Page images and their extracted text:
>>>
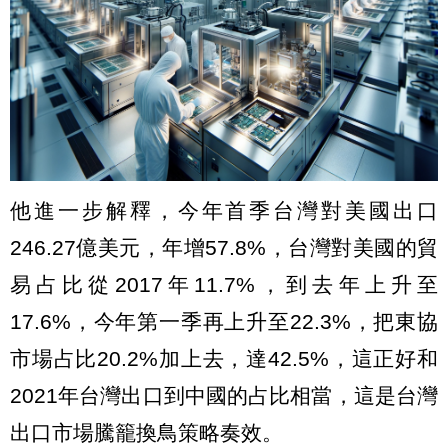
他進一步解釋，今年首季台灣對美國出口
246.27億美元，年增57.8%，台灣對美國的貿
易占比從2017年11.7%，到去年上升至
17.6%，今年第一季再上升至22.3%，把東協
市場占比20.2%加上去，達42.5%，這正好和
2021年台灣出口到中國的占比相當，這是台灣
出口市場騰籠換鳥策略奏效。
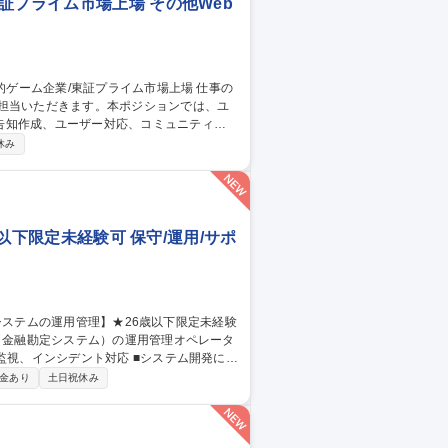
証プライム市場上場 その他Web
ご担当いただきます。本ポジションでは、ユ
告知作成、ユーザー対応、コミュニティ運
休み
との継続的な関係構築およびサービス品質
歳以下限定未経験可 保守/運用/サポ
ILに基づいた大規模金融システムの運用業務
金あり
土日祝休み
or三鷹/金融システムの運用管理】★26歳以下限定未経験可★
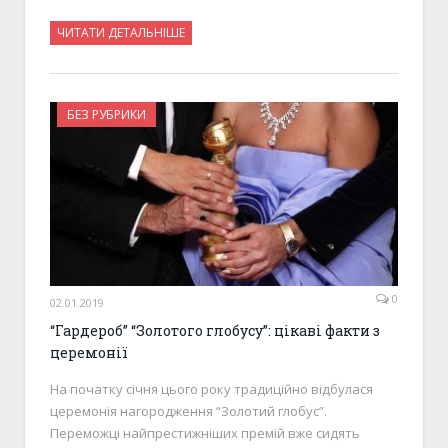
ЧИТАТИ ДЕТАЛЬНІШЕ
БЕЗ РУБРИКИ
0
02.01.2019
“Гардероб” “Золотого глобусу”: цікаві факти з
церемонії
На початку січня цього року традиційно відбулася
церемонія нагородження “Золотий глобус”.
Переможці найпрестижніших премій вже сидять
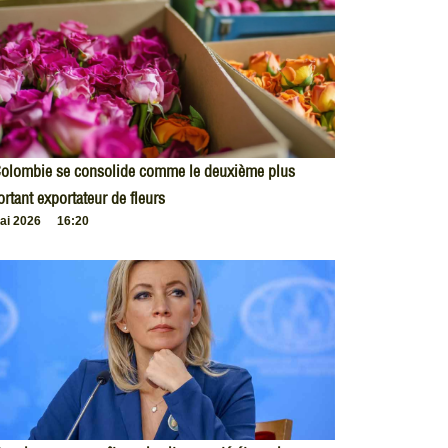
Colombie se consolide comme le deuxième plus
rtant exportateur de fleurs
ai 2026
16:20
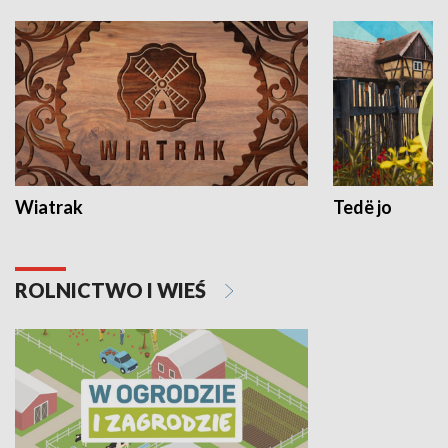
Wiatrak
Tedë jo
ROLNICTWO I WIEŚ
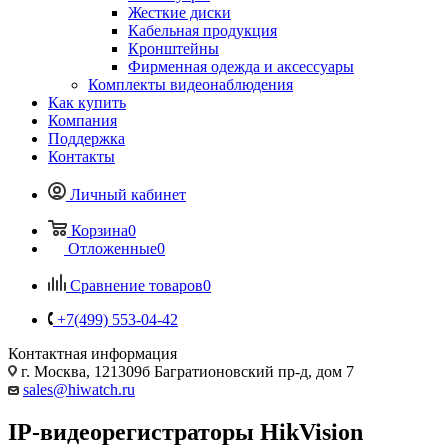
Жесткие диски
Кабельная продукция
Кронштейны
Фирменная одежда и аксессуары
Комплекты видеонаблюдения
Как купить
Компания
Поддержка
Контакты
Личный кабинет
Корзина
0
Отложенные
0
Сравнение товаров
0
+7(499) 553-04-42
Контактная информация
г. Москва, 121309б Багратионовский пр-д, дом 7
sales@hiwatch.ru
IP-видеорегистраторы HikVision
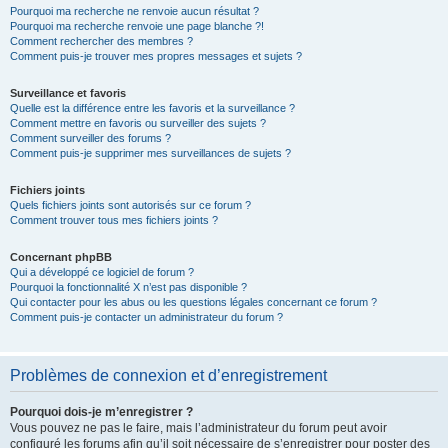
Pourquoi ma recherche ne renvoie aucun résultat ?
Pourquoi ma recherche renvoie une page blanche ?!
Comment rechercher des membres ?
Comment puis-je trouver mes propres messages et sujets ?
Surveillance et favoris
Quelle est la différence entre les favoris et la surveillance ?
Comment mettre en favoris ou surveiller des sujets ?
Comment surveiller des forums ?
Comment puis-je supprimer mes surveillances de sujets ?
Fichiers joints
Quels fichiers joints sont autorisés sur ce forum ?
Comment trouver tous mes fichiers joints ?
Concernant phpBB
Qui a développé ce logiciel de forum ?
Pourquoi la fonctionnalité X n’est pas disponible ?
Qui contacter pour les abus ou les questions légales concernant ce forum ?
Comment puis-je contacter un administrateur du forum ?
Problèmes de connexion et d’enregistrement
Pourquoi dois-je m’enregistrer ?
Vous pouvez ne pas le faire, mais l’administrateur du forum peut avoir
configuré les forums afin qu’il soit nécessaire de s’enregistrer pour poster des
<<<
YOUR GOAL: Rewrite the text of all the records above, swapping "phpBB" for "phpBB3" and keeping everything else unchanged. Leave the pictures out of your answer.

THE ANSWER:
他進一步解釋，今年首季台灣對美國出口
246.27億美元，年增57.8%，台灣對美國的貿
易占比從2017年11.7%，到去年上升至
17.6%，今年第一季再上升至22.3%，把東協
市場占比20.2%加上去，達42.5%，這正好和
2021年台灣出口到中國的占比相當，這是台灣
出口市場騰籠換鳥策略奏效。
証プライム市場上場 その他Web
ご担当いただきます。本ポジションでは、ユ
告知作成、ユーザー対応、コミュニティ運
休み
との継続的な関係構築およびサービス品質
歳以下限定未経験可 保守/運用/サポ
ILに基づいた大規模金融システムの運用業務
金あり
土日祝休み
or三鷹/金融システムの運用管理】★26歳以下限定未経験可★
ЧИТАТИ ДЕТАЛЬНІШЕ
БЕЗ РУБРИКИ
0
02.01.2019
“Гардероб” “Золотого глобусу”: цікаві факти з
церемонії
На початку січня цього року традиційно відбулася
церемонія нагородження “Золотий глобус”.
Переможці найпрестижніших премій вже сидять
Colombie se consolide comme le deuxième plus
rtant exportateur de fleurs
ai 2026
16:20
Wiatrak
Tedë jo
ROLNICTWO I WIEŚ
Жесткие диски
Кабельная продукция
Кронштейны
Фирменная одежда и аксессуары
Комплекты видеонаблюдения
Как купить
Компания
Поддержка
Контакты
Личный кабинет
Корзина
0
Отложенные
0
Сравнение товаров
0
+7(499) 553-04-42
Контактная информация
г. Москва, 121309б Багратионовский пр-д, дом 7
sales@hiwatch.ru
IP-видеорегистраторы HikVision
Pourquoi ma recherche ne renvoie aucun résultat ?
Pourquoi ma recherche renvoie une page blanche ?!
Comment rechercher des membres ?
Comment puis-je trouver mes propres messages et sujets ?
Surveillance et favoris
Quelle est la différence entre les favoris et la surveillance ?
Comment mettre en favoris ou surveiller des sujets ?
Comment surveiller des forums ?
Comment puis-je supprimer mes surveillances de sujets ?
Fichiers joints
Quels fichiers joints sont autorisés sur ce forum ?
Comment trouver tous mes fichiers joints ?
Concernant phpBB3
Qui a développé ce logiciel de forum ?
Pourquoi la fonctionnalité X n’est pas disponible ?
Qui contacter pour les abus ou les questions légales concernant ce forum ?
Comment puis-je contacter un administrateur du forum ?
Problèmes de connexion et d’enregistrement
Pourquoi dois-je m’enregistrer ?
Vous pouvez ne pas le faire, mais l’administrateur du forum peut avoir
configuré les forums afin qu’il soit nécessaire de s’enregistrer pour poster des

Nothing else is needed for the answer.